Emily opened her hand. An abalone stick pin, an intricately wrought silver flask, and a fine gold pocket watch rested on her palm. They would sell for enough to cover her tuition and lodging for the rest of the year. Tears brimmed in her eyes. “Thank you.”
“You’re sure you won’t join your father?”
“Jovie, you know I won’t go.”
He sighed. “I’ve got to get back to camp. You’ll be all right?”
“I’ll be fine.”
He opened his arms. Still clutching the blanket, she walked into his embrace. Shared grief flowed between them as strong as the current of the Ashley, leaching away a tiny fragment of her burden. When they had said their goodbyes last spring, Emily thought she had left him behind. She realized now she never truly could. Too much still tied them together.

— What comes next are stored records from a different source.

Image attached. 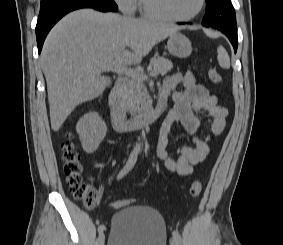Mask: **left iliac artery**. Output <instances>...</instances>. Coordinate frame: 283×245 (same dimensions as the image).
Instances as JSON below:
<instances>
[{
  "label": "left iliac artery",
  "instance_id": "1",
  "mask_svg": "<svg viewBox=\"0 0 283 245\" xmlns=\"http://www.w3.org/2000/svg\"><path fill=\"white\" fill-rule=\"evenodd\" d=\"M172 236H173V239H175L179 244L181 243L182 240H181V236L178 233V231H173Z\"/></svg>",
  "mask_w": 283,
  "mask_h": 245
}]
</instances>
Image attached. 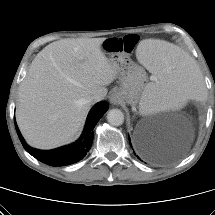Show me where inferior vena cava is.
Returning <instances> with one entry per match:
<instances>
[{
    "mask_svg": "<svg viewBox=\"0 0 215 215\" xmlns=\"http://www.w3.org/2000/svg\"><path fill=\"white\" fill-rule=\"evenodd\" d=\"M104 97H105V95L102 94V93L94 94V95L90 98V102H91V103H95V102L101 101V100L104 99Z\"/></svg>",
    "mask_w": 215,
    "mask_h": 215,
    "instance_id": "602c4592",
    "label": "inferior vena cava"
}]
</instances>
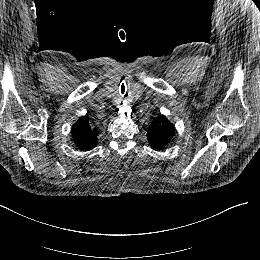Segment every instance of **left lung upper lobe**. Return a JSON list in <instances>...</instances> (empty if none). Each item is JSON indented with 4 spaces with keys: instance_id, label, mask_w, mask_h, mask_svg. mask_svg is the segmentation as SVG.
Instances as JSON below:
<instances>
[{
    "instance_id": "obj_1",
    "label": "left lung upper lobe",
    "mask_w": 260,
    "mask_h": 260,
    "mask_svg": "<svg viewBox=\"0 0 260 260\" xmlns=\"http://www.w3.org/2000/svg\"><path fill=\"white\" fill-rule=\"evenodd\" d=\"M175 133L174 125L163 115L155 118L147 131L150 146L157 151L163 150Z\"/></svg>"
}]
</instances>
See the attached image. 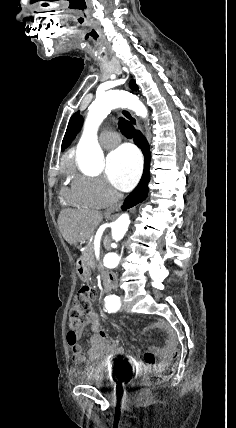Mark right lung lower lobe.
Segmentation results:
<instances>
[{"mask_svg": "<svg viewBox=\"0 0 236 428\" xmlns=\"http://www.w3.org/2000/svg\"><path fill=\"white\" fill-rule=\"evenodd\" d=\"M134 142L139 148H141L144 154V172L138 186L126 198L124 205L122 206L123 210H126L127 208L133 207L143 202L148 194V183L150 181L149 168L151 159L149 145L147 143V140L139 131L136 132Z\"/></svg>", "mask_w": 236, "mask_h": 428, "instance_id": "1", "label": "right lung lower lobe"}]
</instances>
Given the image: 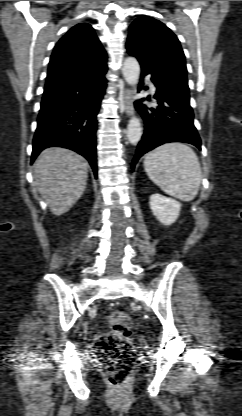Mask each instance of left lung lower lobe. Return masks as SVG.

It was Jovie who pulled away. He caught her chin, his eyes lingering on hers, then he strode from the room.
***
Traveling home the next morning, the full weight of Jack’s passing descended over Emily, along with the heavy mantle he had asked her to take up. Feelings of inadequacy pressed her into the saddle. She had secretly helped four slaves to freedom. But manumitting two hundred was a monumental undertaking. One that could not be hidden. Such an act would stand out like the Morris Island lighthouse—which the military had blown up to hamper Union efforts against Charleston harbor. Sometimes folks just didn’t appreciate illumination. And her neighbors were notorious for clinging stubbornly to their own blind beliefs. She wasn’t sure she had the courage to follow through on her promise.
But that was years in the future. Jack had also left her a more immediate problem. She frowned at the man riding beside her, and her anger welled up again. Jeremiah had become a symbol of her father’s failures. She knew firsthand the pain of William’s betrayal. How much greater must her mother’s suffering have been?
She had hoped Jeremiah would simply disappear in the middle of the night. Yesterday, after Jovie departed, she ha
d entered the hallway and found him dozing in a hard-backed chair that he’d propped against the wall. He snapped awake at her words.
“Jovie said you’ve been here all day. Why?” she asked in clipped tones.
He stood. “Mister Jack’s wishes, Miss Emily. He told me to look after you the best I could.”
Her lip curled. “That’s curious. He told me to look after you, as well. Did he also ask you to follow me to Baltimore?”
“Yes, he did.”
“And you said you would?”
“Yes.”
“Why?”
“Because I cared something fierce for your brother.”
If she’d had any lingering doubts about Jack’s character or his claims, that single statement of devotion from a former slave dissolved them all. Not that it helped her situation any.
“You sound different.”
“Yes, miss. Jack told me I should learn to talk like a free man. He’s been instructing me.”
She regarded him coolly before relaying her intentions. “My father is here in Winchester,” she began.
“Mister Jovie told me.”
“He doesn’t know that either of us are here, and I intend to keep it that way. Tomorrow I’m going to slip out of town. If you’d like, you may come with me. I’ll see you as far as Baltimore.” Her tone was businesslike and, she hoped, uninviting. Reckless or not, she’d rather risk the return trip alone than spend four days face-to-face with the reminder of her father’s faithlessness.
Now she watched Jeremiah riding beside her from the corner of her eye. “What do you intend to do when we reach the city?” she asked.
“I reckon I’ll look for a job, miss.”
“You’re free to move on. I don’t need a governess.”
His glance skimmed over her. “No, I reckon you don’t.”
The short exchange typified their conversations over the next several days. Jeremiah exercised infinite patience, refusing to argue or take offense at her rudeness. It removed some of the venom from her sting. Even so, she felt no compunction to make herself more agreeable. Her father’s latest offense still tasted too bitter.